However – and if you’re polyamorous you may already have skipped forward to this – as a non-monogamous person (hovering somewhere between progressive swinging and polyamory) I’m not sure that me having a committed relationship of my own is going to do much good in preventing the attachment he and I have to each other. (I do have other lovers, but as my relationships with them are closer to progressive swinging than to polyamory, it doesn’t quite meet the requirements of what he would like me to have if he and I were to become involved.) As a non-monogamous person, it also strikes me as a little politically incorrect to support his argument, which is actually very mononormative: if I’m committed to someone else, attachment to him becomes less of an issue, because I am already taken. Ugh.

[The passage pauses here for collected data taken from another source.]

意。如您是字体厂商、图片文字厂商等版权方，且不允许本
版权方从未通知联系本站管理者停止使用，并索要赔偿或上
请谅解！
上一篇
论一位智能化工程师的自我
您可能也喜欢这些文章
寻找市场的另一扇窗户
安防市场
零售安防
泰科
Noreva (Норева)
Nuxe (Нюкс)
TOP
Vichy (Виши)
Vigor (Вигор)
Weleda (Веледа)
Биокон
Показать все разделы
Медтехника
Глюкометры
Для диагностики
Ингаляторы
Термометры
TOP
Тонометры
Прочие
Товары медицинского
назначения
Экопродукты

On the one hand, this is exactly the kind of mononormative thinking I would like to see change in our society. There is also the fact that my attachment to him doesn’t detract from my affection for my other lovers, which goes some way to proving that for me, being involved with someone else is not going to take away from my feelings for him either. On the other hand, I do understand where he is coming from. It seems comparable with men who don’t feel threatened when their female partners want to sleep with other women. Technically if you are a man in a relationship with a bisexual woman, other women should be just as threatening as other men. But this is a situation where our politically incorrect hetero-normativity works in the woman’s favour, by allowing her to sleep with other women without her male partner feeling threatened. It’s the kind of immoral thinking that can be quite useful. And when I think of it like that, I can’t really condemn him for taking advantage of the fact that we live in a mononormative society. He is using a somewhat immoral truth to his advantage.

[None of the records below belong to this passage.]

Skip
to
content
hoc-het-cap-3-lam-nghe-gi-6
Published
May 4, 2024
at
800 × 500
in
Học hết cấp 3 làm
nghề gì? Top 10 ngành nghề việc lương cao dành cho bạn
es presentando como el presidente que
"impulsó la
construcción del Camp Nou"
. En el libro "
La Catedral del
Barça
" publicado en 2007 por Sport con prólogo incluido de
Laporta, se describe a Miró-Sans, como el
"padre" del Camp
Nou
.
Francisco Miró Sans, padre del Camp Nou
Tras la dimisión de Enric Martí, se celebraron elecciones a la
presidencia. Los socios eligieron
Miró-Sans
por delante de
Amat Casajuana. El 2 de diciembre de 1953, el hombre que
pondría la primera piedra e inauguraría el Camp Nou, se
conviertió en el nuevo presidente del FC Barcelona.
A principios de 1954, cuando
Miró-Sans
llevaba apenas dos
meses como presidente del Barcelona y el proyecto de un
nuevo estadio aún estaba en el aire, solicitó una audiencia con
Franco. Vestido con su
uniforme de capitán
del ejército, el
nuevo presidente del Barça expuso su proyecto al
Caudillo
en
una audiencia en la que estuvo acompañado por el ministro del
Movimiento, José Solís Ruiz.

In the end, as always, I think these things need to be taken on a case by case basis. Human beings are weird and wonderful creatures, and even when something is true 95% of the time, those generalizations still have to be altered to fit each situation. But, I never thought I would be in a situation where I would hear the words “I’d feel more comfortable fucking you if you were in a relationship with someone else.”

Oh brave new world, that has such people in’t.

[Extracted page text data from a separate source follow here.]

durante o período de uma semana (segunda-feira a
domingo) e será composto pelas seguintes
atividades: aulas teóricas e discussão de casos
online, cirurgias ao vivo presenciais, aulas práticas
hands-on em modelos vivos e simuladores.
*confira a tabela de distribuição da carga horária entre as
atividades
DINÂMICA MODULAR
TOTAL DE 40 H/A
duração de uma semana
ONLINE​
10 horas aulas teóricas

Harper Eliot is a writer and podcaster whose work mainly centers around eroticism and social observation. You can find an archive of work, and links to all her other projects, on her website Harper Eliot. Harper lives in London, but rarely sees her own house, spending most of her time on public transport, listening to podcasts and tweeting too much. Her vices include cigarettes, lubricant, Earl Grey tea, opera, nail polish, and pinwheels.


  1. I’ve heard some of my male friends in the swinger world say that (that they’d rather not fuck single women), because the single women tend to get attached to them, which then creates problems for everyone. I wish that weren’t the case, but I can see where they’re coming from…

  2. The term mono-normative is a great one to describe our culture. There is still a stigma out there that singles are trying to be home wreckers or steal our husbands away.

    I’m not sure in your individual case, this is really coming from the husband or if he is just projecting his wife’s insecurities onto you. It could be that he only wants his wife to play with “attached” people because of his own insecurities, and then extending that rule to himself.

    My husband prefers me to play with married men because he is worried the single guys will want to steal me away from him. I ask my husband, “How do you think I would respond if someone asked me to leave you?” I know he’s secure in our relationship’s solidity so that sometimes helps.

    Personally, I’d rather play with single men simply because, as a woman who plays alone a good percentage of the time, I seem to find my relationships ending due to discomfort either on the part of the wife or the husband in regard to feelings, closeness, or attachment. (Which are not necessarily things I try to avoid.)